### [TO DO]
Reproduce every line of text in the data below word for word, leaving out the pictures.
* * * *
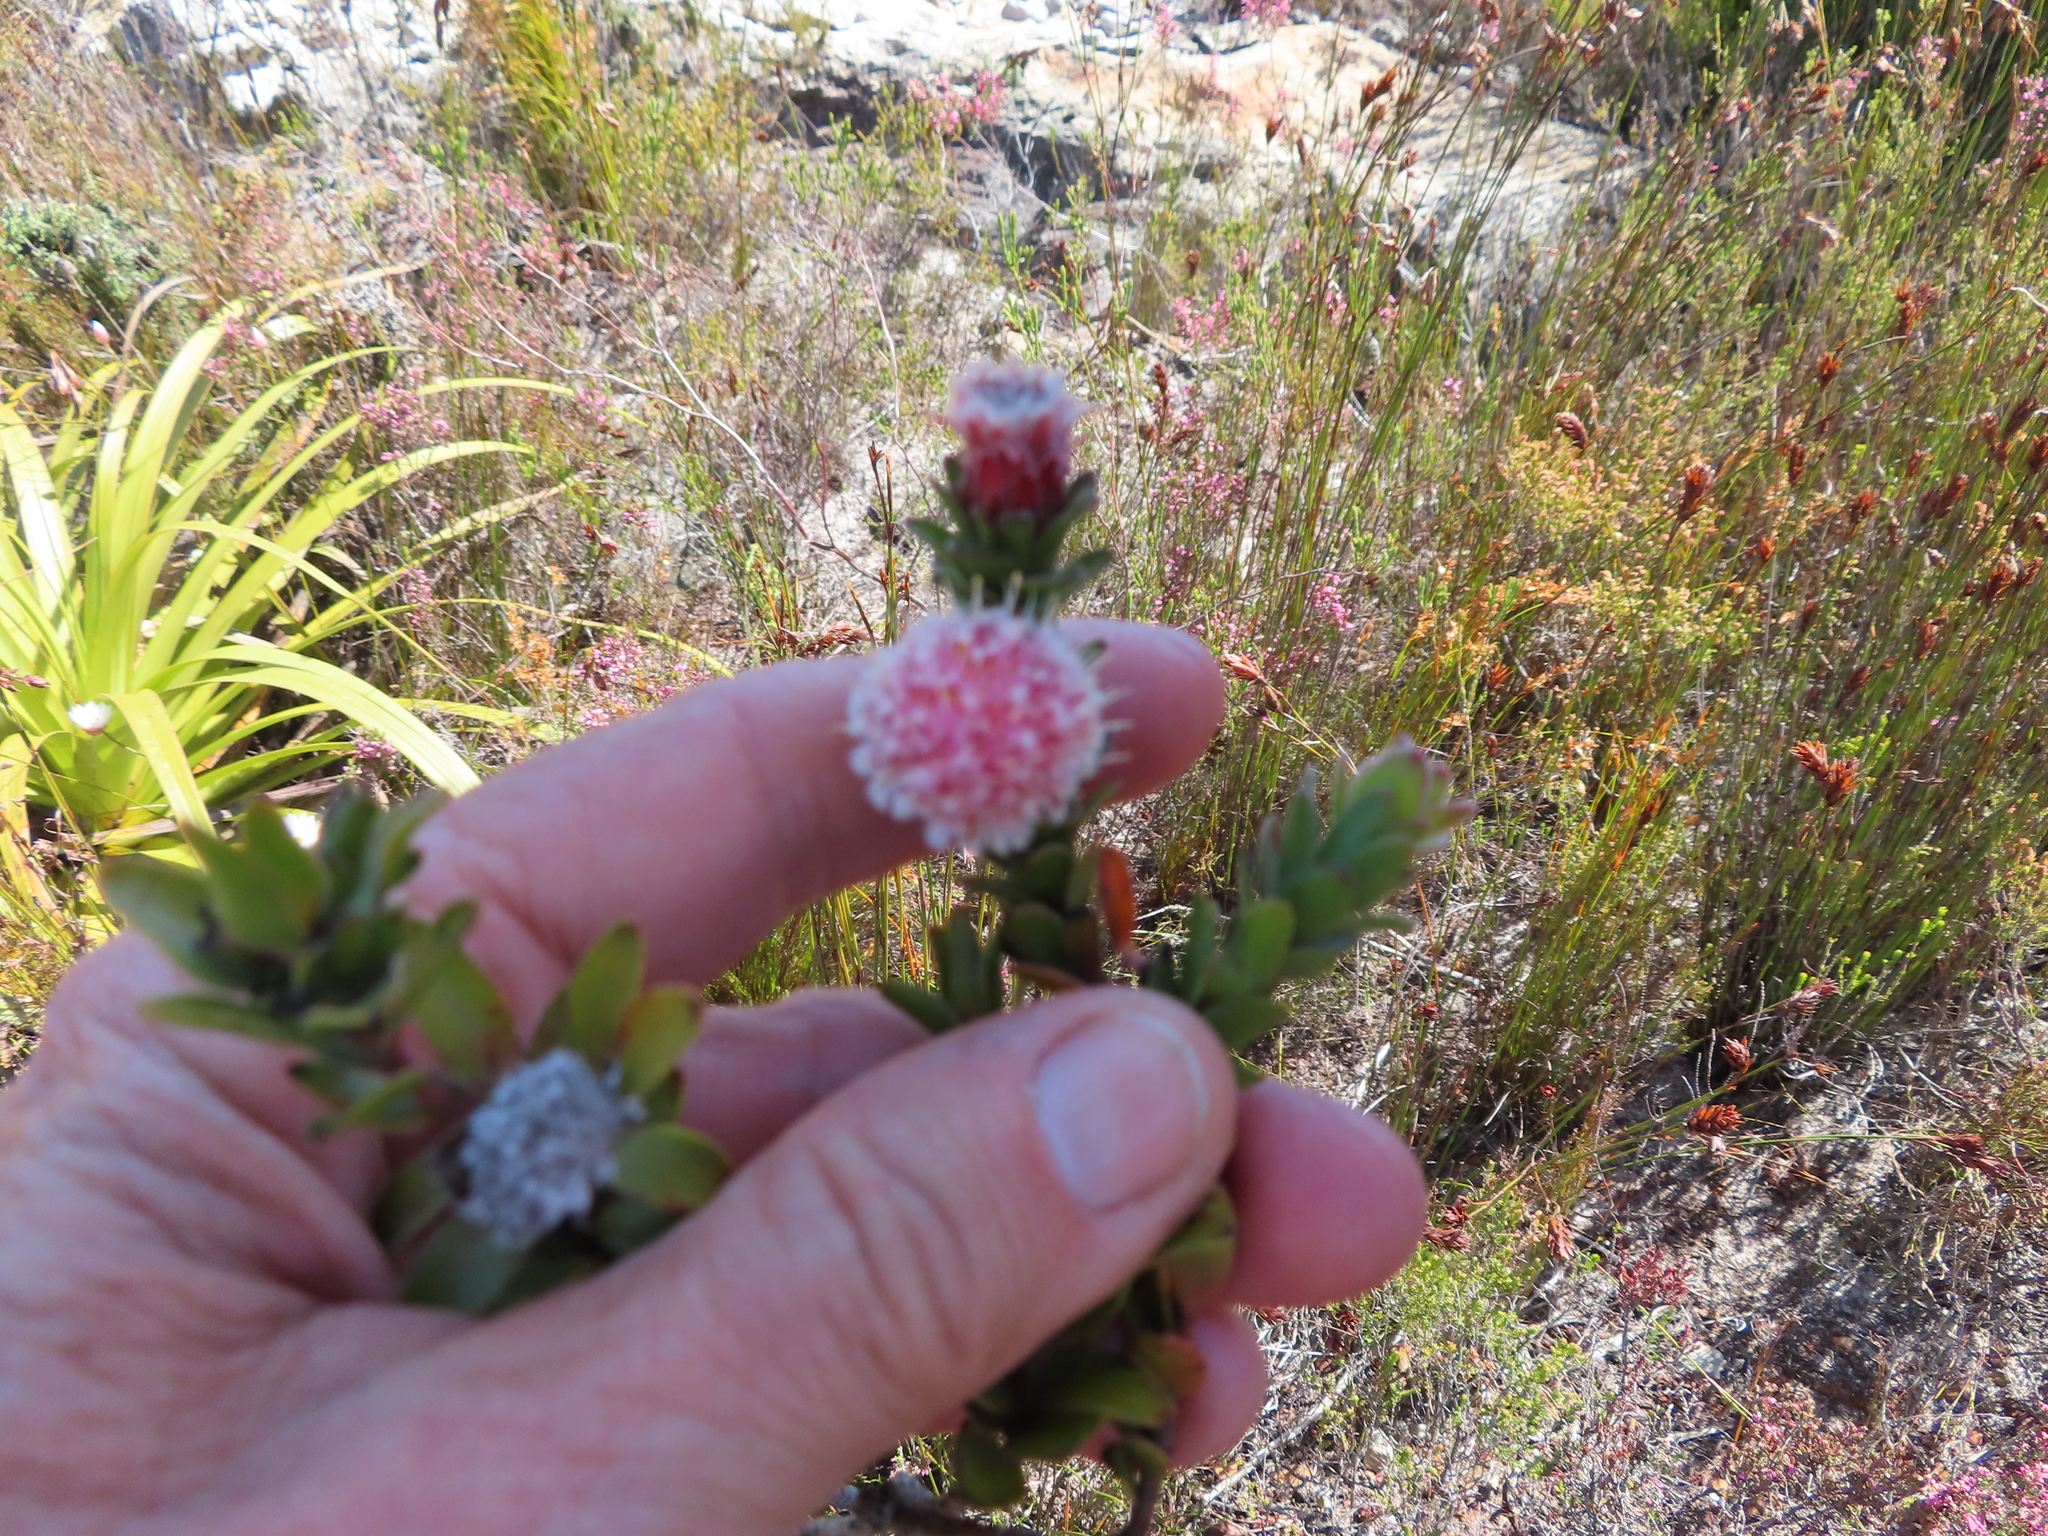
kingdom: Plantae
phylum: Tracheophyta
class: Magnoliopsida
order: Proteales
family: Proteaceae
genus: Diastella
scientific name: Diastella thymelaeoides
* * * *
### [THE RESULT]
kingdom: Plantae
phylum: Tracheophyta
class: Magnoliopsida
order: Proteales
family: Proteaceae
genus: Diastella
scientific name: Diastella thymelaeoides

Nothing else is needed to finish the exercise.